Племяннички, осознав шаткость своей позиции: у нас же есть свидетели, есть грамотка — пошли бить челом епископу. Сменив суть иска: уже не по поводу имущества, а по поводу удочерения сирой вдовицы Аннушки — новолепленным боярином Акимом. Который, как их преосвященству достоверно известно, тот ещё фрукт: в измене подозреваемый, князю своему слова обидные говоривший, на воровстве почти пойманный… И как-то странно всплывший в очереди за боярской шапкой… Какой-то этот боярин Рябина… «не благолепный».

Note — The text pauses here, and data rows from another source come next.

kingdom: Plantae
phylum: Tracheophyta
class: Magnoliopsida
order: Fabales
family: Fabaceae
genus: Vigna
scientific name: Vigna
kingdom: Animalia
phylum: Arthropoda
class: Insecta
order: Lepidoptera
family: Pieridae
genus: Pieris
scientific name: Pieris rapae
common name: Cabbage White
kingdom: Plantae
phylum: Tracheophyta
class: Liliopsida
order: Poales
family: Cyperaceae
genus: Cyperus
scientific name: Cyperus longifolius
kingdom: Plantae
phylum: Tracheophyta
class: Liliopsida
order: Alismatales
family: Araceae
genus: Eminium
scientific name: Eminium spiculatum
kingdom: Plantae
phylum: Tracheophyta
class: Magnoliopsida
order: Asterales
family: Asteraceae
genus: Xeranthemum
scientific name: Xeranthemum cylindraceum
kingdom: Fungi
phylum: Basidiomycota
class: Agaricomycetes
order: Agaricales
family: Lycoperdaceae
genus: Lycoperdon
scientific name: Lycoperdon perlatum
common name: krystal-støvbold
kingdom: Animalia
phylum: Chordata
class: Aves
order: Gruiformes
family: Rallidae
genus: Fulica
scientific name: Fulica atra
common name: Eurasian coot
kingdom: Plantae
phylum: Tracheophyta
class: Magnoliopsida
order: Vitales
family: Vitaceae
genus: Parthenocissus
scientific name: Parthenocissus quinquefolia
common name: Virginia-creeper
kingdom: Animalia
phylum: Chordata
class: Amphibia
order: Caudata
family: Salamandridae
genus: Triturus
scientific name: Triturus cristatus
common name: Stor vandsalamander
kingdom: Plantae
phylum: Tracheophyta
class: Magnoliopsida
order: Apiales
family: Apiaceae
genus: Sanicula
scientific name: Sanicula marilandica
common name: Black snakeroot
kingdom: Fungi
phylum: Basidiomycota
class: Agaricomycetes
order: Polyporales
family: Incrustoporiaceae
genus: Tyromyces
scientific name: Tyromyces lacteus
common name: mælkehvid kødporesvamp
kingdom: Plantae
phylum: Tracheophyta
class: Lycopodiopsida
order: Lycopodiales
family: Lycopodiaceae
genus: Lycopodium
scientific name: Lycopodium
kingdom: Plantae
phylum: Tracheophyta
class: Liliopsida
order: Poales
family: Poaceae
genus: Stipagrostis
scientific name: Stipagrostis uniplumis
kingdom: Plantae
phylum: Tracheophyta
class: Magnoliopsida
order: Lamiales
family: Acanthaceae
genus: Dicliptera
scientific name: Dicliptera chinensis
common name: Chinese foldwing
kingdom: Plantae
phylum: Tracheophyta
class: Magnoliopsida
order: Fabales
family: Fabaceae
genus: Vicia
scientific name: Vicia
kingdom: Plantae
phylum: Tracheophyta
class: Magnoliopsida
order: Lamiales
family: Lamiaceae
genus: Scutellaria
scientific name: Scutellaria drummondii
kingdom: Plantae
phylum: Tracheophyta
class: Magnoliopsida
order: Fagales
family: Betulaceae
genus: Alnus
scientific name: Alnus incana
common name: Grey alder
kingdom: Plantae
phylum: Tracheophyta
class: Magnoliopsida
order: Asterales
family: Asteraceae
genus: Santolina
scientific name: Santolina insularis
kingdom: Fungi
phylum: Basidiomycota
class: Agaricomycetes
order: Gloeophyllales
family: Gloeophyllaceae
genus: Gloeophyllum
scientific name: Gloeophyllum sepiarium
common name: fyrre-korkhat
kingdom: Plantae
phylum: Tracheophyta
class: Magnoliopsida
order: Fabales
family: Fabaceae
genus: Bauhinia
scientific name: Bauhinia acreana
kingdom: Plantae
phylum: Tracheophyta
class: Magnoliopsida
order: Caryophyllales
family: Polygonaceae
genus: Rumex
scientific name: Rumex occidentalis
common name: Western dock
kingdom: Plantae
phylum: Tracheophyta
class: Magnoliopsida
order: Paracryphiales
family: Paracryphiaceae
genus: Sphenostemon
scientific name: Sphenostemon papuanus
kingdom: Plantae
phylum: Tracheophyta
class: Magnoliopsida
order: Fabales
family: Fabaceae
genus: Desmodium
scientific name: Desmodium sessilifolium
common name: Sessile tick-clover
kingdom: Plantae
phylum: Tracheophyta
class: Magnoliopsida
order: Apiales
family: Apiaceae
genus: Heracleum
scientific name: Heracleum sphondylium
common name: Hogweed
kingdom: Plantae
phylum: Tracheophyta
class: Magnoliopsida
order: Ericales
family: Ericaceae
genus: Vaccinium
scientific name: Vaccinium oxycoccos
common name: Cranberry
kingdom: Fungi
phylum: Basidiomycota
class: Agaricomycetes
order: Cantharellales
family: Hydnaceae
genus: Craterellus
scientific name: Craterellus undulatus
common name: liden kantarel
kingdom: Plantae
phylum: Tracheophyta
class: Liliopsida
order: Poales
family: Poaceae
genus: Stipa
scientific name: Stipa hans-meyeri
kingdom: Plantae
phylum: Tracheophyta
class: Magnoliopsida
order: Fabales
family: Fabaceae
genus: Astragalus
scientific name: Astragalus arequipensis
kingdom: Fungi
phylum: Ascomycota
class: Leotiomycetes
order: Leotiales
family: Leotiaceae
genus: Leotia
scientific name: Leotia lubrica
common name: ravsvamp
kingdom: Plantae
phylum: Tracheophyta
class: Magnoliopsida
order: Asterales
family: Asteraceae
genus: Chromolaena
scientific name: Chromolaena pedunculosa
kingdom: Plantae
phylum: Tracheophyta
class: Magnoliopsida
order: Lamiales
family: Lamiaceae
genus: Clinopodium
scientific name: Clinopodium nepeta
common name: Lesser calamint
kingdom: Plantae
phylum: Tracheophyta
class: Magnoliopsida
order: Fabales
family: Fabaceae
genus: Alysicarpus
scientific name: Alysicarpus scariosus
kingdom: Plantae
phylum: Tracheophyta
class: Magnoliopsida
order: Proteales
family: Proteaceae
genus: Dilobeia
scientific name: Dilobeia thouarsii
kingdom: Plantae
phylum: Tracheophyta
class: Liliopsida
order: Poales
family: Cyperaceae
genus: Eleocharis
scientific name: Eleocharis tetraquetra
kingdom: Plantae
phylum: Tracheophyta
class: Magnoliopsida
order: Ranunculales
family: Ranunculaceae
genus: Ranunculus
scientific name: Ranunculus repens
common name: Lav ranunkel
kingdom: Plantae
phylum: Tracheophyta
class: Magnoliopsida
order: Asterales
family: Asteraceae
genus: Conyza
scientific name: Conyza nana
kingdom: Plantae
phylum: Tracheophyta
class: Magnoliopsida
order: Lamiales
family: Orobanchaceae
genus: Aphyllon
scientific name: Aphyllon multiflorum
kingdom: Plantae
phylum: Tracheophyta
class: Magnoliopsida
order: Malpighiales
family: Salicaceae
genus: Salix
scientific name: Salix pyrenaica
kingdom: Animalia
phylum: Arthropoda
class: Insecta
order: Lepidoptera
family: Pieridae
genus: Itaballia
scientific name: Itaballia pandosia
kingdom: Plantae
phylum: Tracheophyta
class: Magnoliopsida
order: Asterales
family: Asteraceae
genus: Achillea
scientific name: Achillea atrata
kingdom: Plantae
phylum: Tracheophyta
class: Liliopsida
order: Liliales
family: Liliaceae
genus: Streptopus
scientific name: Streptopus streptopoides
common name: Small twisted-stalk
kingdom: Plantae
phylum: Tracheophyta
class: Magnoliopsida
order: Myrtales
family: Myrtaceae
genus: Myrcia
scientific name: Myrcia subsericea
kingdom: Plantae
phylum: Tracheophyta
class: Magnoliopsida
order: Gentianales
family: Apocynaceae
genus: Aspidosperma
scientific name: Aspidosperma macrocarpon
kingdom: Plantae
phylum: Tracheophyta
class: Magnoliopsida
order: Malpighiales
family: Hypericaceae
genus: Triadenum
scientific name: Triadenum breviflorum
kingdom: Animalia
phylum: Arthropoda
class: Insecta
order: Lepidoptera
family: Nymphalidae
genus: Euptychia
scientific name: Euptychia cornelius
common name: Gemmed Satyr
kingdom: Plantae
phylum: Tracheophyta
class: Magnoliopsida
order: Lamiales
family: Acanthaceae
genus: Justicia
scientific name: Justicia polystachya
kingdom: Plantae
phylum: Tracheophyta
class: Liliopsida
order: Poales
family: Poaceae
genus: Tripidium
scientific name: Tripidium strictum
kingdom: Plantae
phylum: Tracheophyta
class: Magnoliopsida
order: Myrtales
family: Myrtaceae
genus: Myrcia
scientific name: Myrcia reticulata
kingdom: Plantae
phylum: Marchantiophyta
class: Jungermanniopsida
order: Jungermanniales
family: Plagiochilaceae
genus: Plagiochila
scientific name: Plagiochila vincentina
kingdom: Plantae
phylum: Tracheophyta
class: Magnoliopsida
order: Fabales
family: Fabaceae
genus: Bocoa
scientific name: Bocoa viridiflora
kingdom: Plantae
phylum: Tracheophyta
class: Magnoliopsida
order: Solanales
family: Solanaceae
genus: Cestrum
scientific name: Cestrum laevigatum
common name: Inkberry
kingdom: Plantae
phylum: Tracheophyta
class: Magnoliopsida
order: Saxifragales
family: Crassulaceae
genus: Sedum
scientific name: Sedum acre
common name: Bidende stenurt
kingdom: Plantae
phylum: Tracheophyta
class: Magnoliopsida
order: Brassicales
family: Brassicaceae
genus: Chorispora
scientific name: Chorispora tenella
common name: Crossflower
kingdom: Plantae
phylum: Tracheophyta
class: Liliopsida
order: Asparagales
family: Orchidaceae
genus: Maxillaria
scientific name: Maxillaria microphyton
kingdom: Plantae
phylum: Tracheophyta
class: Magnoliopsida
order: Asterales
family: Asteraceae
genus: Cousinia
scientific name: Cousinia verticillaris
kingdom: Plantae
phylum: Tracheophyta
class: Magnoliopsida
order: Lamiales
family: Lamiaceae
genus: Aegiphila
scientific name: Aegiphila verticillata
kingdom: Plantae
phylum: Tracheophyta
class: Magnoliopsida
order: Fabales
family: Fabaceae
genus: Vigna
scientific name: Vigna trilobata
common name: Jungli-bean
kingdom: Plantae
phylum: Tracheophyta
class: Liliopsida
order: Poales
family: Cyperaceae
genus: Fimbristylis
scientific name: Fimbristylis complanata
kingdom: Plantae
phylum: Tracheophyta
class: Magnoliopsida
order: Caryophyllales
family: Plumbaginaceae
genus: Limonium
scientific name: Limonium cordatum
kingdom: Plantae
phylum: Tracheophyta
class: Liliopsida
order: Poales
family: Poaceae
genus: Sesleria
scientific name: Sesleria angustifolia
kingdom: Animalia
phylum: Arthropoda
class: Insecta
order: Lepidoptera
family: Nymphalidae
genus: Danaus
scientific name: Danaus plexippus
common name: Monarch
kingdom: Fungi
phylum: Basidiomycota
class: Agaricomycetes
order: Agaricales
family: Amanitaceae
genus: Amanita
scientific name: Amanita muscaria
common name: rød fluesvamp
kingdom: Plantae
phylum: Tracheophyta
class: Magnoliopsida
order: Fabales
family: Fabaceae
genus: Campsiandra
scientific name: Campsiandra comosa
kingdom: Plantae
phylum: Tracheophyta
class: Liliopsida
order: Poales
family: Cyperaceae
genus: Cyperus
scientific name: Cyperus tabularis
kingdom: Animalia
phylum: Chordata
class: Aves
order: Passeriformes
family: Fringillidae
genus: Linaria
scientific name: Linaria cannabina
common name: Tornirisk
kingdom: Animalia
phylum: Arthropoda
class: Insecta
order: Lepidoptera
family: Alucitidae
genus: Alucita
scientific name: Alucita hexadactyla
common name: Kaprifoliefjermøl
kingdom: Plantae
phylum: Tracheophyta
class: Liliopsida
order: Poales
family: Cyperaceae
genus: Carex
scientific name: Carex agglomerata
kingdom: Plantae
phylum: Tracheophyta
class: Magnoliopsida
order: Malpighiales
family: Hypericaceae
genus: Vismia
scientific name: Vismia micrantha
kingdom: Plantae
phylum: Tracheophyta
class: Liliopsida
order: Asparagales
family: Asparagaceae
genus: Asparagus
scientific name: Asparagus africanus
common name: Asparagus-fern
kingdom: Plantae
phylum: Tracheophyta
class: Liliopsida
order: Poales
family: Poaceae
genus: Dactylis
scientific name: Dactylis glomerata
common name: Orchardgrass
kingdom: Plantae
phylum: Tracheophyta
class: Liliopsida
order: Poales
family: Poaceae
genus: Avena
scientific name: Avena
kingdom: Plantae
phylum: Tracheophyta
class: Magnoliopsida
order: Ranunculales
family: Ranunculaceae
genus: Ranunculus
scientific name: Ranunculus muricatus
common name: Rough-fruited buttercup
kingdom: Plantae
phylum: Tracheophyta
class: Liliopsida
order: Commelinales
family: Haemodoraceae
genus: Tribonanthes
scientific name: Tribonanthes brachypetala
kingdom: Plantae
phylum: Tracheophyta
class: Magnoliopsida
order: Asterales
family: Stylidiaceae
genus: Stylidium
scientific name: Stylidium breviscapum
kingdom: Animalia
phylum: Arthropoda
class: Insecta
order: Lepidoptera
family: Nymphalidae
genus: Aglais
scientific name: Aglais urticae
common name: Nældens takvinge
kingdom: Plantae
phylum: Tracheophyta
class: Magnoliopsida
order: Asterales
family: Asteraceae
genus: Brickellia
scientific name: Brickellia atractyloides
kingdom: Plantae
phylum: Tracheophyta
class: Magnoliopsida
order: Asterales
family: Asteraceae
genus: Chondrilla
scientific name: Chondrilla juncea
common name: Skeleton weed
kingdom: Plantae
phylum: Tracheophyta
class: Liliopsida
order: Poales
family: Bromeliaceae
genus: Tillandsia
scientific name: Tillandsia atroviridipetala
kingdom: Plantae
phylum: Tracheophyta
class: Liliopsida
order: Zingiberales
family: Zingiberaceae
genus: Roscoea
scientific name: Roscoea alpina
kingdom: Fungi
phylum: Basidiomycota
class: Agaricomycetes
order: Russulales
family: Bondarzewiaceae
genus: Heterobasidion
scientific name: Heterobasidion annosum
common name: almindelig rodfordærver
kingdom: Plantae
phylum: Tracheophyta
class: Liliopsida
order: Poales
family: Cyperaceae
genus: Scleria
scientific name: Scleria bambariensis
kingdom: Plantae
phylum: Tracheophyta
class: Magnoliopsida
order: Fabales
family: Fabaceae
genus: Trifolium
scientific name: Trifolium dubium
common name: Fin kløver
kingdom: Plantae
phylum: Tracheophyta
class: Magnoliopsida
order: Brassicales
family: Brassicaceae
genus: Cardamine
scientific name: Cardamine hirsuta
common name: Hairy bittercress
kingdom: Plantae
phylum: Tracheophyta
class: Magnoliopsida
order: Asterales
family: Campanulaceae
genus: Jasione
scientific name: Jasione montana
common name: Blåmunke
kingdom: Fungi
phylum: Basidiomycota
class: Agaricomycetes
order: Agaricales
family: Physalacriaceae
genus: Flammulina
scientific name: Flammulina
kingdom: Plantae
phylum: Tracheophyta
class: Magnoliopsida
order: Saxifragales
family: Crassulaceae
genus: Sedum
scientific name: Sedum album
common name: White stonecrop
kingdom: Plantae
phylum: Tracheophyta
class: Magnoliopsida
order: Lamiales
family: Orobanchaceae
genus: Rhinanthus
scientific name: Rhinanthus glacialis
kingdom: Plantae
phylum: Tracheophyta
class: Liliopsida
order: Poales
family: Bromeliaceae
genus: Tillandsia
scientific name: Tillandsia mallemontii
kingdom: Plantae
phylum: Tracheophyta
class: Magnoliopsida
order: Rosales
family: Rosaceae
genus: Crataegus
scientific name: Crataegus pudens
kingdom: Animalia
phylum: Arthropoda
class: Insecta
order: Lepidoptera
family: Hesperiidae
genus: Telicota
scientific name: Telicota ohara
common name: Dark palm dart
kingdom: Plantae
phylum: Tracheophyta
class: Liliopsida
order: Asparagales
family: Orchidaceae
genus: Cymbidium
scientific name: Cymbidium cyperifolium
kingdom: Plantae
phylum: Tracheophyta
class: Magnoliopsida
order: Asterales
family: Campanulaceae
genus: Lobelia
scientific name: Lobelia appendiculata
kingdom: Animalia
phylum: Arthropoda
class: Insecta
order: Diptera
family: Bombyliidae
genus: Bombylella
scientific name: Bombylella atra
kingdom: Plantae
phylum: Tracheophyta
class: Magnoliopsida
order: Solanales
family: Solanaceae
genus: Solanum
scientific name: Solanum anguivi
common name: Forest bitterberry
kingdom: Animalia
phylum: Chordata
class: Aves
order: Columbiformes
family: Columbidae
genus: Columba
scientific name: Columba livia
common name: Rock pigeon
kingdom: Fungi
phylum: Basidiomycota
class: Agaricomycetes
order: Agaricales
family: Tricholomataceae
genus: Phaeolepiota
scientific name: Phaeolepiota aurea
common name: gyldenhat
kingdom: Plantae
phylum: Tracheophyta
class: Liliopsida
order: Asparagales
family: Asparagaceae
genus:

Владыко — епископ Смоленский Мануил Кастрат углядел в ситуации явное небрежение к слову епископскому: благословения же — не было!
Поспешная выдача Аннушки замуж за моего бывшего холопа Потаню добавила подозрений. И епископского раздражения: судьба вдовицы решена без участия церковников.
Где-то на краю поле зрения епископских маячила подозрительная мутная фигура «персонажа второго плана». В моём лице. Что, опять же, не добавляло чистоты и благостности репутации Акима.
Я, конечно, могу жидким обделаться, напрягаясь от гордости за свои личные и персональные попадизм, прогрессизм и «подвигизм». Но для местных — отрок, недоросль — не личность, не самостоятельная величина, а элемент домашней утвари «мужа доброго». «Прости, господи, боярина Рябину. И людей его». И я там, в общей толпе, массовке, в стае и стаде… Один из…
А вот Акиму… снова в суд… после его сожжённых в Ельнинском суде рук… Мои заморочки — ему муки. Факеншит! Те же грабли! Да стыдно же мне!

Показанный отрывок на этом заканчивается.